What are the key strands of cultural change?
There are many ways to drive cultural change. In the context of Animal Think Tank, the interventions in culture that we have invested in are:
1) The behaviours, practices and actions of the volunteers of the Social Movement (Social Movement Culture, Campaign Strategy, Community Organizing);
2) The consequences of mass protests, which have the potential of quickly shifting culture by changing Hearts & Minds;
3) The behaviours of the people in Animal Think Tank itself (People and Culture);
4) The research on narrative change, which will assist in future interventions in Hearts & Minds (Narrative Research);
5) The building of a field of cultural and narrative strategies that supports the animal movement ecology in the UK to make cultural and narrative change (Cultural Strategy, Narrative Strategy).

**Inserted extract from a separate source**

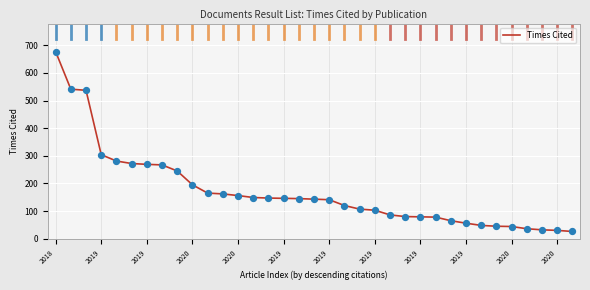

What is the maximum value shown in the chart?

677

6) Systems change, through our collaboration with various agents of the animal freedom movement and supporters involved in this area (Political Strategy).
What is the relationship between Movement Culture and Cultural Strategy?
Social movement culture is important because it unites people, provides a sense of internal harmony and belonging, and initially attracts many new followers. Movement culture can be seen in the way people relate to each other, communicate, do things together and support certain collective rituals, such as playing music together, dressing in a certain way, eating certain things and protesting. In the Wheel of Change, the culture of a social movement can be clearly identified in the wheel of Behaviours, although to adopt these behaviours we also need to have been exposed to transformations in the wheel of Hearts & Minds.
Problems arise when these rituals insulate some groups, as happened with Occupy Wall Street (OWS), when an internal sense of harmony of the group started to look alienating to those on the outside. As Jonathan Smucker, in Hegemony: How-To, says: “To prevent insularity, core members have to take responsibility for ensuring that collective rituals and alternative narratives are oriented to connect with broader bases of society.” ().
Over time, movement culture needs to be less isolated and more mainstream. That is where cultural strategy comes in: movement culture must serve a larger strategy for social change, which eventually must communicate with the dominant culture so as not to become mere performative rituals with no clear political objective — or ‘prefigurative politics’, as Smucker came to call the rituals of OWS at one point.
In other words, the relationship between Movement Culture and Cultural Strategy is that a movement’s culture needs to be put into practice strategically, in the service of an ever progressive absorption of more people, and then of more social transformation. Cultural Strategy should be responsible for ensuring that the culture of the movement is not merely performative and that it serves scalability.
More broadly, beyond the social movement, Cultural Strategy can also open avenues for interventions in other areas, such as in education, the arts, or the structures that foster cultural transformation.
What does it mean to change the dominant culture in favour of a non-speciesist culture/kinship worldview?
In this process of change, the idea is not to standardise different cultures in favour of a non-speciesist culture or kinship worldview that does not respect multiculturalism. On the contrary: we want to show how a kinship worldview transcends cultural differences, just as one day the world came to recognise that the enslavement of human beings was not a cultural but a moral issue.
Historians point out that norms against causing harm, although they appear in different forms in each culture, cut across practically all human societies. This means that the new norm we are defending is not a new culture that overrides other cultures, but a norm that crosses all cultures and therefore needs to be fully reclaimed in favour of other animals.